During the earthquake Thuli was on her piece of land tending to the corn she was growing.

‘When the earthquake struck I felt dizzy, everything was shaking and I put my hands on the ground to support myself. I came home after the shaking stopped and I saw that everything had collapsed.

‘As well as my house, I lost some of the maize that I was storing and some rice that my brother had given me. At that time I had no hope, I had lost everything.’

A gift gladly received

Villagers helped her to construct a temporary shelter to stay in and Tearfund partner RADO is building a new, stronger permanent home for her.

‘I was really happy when I found out that I would get a house. People started visiting me. I like people coming, I am always happy, never angry when I have visitors. Otherwise I am alone.’

‘My old house was only made of mud and stone, but now it has these layers, and why wouldn’t I like that?! ‘I like this new home, it looks different. Now that I am old it is good to have a house to spend the last days of my life in.

‘When someone offers me a gift, I will be glad and I will receive it. Without this, I will have nothing.’

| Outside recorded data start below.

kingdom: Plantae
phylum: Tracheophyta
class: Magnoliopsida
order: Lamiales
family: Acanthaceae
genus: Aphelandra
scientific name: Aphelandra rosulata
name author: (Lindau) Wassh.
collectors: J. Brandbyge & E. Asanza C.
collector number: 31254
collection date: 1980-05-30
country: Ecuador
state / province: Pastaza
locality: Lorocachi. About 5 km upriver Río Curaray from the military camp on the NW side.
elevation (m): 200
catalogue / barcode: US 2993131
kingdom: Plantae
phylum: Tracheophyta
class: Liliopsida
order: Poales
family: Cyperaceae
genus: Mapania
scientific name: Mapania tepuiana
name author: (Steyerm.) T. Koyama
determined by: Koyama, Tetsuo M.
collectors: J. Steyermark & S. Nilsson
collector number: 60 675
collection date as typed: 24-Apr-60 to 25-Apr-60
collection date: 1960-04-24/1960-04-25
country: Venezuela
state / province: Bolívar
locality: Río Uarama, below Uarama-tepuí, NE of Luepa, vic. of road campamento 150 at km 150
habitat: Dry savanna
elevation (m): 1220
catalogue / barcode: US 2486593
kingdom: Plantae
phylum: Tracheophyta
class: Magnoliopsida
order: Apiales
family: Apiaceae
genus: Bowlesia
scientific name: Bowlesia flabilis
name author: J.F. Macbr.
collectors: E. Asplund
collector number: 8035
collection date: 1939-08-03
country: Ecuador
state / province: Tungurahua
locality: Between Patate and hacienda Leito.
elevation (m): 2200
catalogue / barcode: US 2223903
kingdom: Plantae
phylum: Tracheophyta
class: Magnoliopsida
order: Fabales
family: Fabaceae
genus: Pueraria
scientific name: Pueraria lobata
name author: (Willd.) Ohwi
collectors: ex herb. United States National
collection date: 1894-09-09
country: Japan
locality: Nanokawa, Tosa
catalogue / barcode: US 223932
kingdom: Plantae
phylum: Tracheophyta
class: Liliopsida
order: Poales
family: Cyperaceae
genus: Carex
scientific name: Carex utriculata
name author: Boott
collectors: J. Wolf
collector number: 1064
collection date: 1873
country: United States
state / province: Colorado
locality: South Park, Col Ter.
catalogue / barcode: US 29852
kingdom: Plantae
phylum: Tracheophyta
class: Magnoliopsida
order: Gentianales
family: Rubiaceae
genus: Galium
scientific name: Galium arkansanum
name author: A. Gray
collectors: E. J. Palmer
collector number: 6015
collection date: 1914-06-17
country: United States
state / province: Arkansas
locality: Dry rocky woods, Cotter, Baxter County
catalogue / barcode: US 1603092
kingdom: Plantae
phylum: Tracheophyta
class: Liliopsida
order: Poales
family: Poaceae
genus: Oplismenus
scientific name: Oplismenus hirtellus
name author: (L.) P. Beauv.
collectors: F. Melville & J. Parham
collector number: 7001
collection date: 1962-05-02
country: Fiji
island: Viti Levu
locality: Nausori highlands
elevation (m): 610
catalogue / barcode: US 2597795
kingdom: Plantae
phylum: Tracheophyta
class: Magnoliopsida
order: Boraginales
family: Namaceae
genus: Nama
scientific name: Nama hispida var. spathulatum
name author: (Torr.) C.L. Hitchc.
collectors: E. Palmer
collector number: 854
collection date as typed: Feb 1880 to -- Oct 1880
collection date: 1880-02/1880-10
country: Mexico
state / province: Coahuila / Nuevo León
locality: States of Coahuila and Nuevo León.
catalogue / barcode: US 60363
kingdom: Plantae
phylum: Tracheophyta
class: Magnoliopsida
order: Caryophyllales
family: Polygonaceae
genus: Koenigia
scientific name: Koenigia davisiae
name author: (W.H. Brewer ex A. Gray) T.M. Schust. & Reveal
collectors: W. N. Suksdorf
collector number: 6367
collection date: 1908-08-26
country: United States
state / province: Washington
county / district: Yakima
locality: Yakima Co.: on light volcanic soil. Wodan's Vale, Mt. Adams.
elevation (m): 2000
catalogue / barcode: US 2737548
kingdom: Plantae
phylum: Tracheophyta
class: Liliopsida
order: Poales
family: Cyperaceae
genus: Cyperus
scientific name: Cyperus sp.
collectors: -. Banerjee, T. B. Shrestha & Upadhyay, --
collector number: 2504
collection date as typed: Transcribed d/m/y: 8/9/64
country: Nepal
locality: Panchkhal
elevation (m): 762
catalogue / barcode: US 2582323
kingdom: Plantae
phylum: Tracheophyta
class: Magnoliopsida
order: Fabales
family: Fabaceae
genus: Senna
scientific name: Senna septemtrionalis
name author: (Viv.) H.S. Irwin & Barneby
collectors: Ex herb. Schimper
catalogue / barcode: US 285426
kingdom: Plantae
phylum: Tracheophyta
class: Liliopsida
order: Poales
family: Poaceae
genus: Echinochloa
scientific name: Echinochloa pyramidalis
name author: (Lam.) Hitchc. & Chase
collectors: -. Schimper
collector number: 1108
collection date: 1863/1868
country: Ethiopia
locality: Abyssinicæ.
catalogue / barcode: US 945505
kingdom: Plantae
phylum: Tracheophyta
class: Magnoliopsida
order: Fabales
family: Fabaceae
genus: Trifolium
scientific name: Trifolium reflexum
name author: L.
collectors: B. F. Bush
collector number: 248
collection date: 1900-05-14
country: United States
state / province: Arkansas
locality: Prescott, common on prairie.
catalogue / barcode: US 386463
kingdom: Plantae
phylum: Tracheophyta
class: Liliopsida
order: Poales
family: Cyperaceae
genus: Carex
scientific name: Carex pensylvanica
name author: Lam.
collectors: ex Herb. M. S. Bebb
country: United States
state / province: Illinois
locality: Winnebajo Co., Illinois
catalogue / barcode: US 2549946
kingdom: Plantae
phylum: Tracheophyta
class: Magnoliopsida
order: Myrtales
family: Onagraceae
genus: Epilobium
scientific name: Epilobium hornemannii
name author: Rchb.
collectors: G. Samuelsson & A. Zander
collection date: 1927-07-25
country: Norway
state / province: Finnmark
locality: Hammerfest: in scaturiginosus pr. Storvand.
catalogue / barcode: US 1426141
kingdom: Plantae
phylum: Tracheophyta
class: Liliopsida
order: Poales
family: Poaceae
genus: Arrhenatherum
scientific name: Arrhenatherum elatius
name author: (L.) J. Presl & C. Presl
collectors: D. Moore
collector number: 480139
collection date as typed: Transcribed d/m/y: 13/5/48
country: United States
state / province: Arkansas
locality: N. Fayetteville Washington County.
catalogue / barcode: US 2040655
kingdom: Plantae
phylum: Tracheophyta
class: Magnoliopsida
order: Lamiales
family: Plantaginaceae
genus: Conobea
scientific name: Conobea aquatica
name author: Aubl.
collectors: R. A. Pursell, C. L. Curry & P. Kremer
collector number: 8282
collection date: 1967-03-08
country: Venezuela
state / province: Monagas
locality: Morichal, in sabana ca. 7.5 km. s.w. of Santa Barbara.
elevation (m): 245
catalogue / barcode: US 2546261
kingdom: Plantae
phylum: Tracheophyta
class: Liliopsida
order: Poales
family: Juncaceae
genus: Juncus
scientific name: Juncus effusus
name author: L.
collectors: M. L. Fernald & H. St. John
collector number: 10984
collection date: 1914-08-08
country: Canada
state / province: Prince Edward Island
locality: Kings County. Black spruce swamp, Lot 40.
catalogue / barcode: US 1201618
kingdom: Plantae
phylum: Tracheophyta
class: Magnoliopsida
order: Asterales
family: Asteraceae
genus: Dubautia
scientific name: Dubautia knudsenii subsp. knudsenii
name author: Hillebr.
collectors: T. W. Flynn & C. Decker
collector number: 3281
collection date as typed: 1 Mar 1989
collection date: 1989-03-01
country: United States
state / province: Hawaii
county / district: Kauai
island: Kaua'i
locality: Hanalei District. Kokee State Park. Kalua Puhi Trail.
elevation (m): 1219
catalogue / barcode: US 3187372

‘Those workers know everything and they will build me a good home. I am happier than I was before.’

‘I’m saving lives’

One of the master masons is Lal Bahadur Syangtan, who is helping Tearfund partner RADO build 34 new homes in this remote village. He’s been trained by RADO in earthquake-resilient construction techniques.

‘In the training, I learnt about how to make tie beams and how important it is to make sure that the stones and joints interlock between each other for reinforcement.

‘I used to make simple homes, I’d never made anything with tie beams like this. This is a very strong house.’

‘When I’m doing this work, I’m saving lives.’

Thuli is looking forward to completion: ‘When I move in, I will decorate and keep it clean. I have plans. I will smooth the surfaces with mud and make it good and level. I might put a sheet on the floor. I am very happy about this.’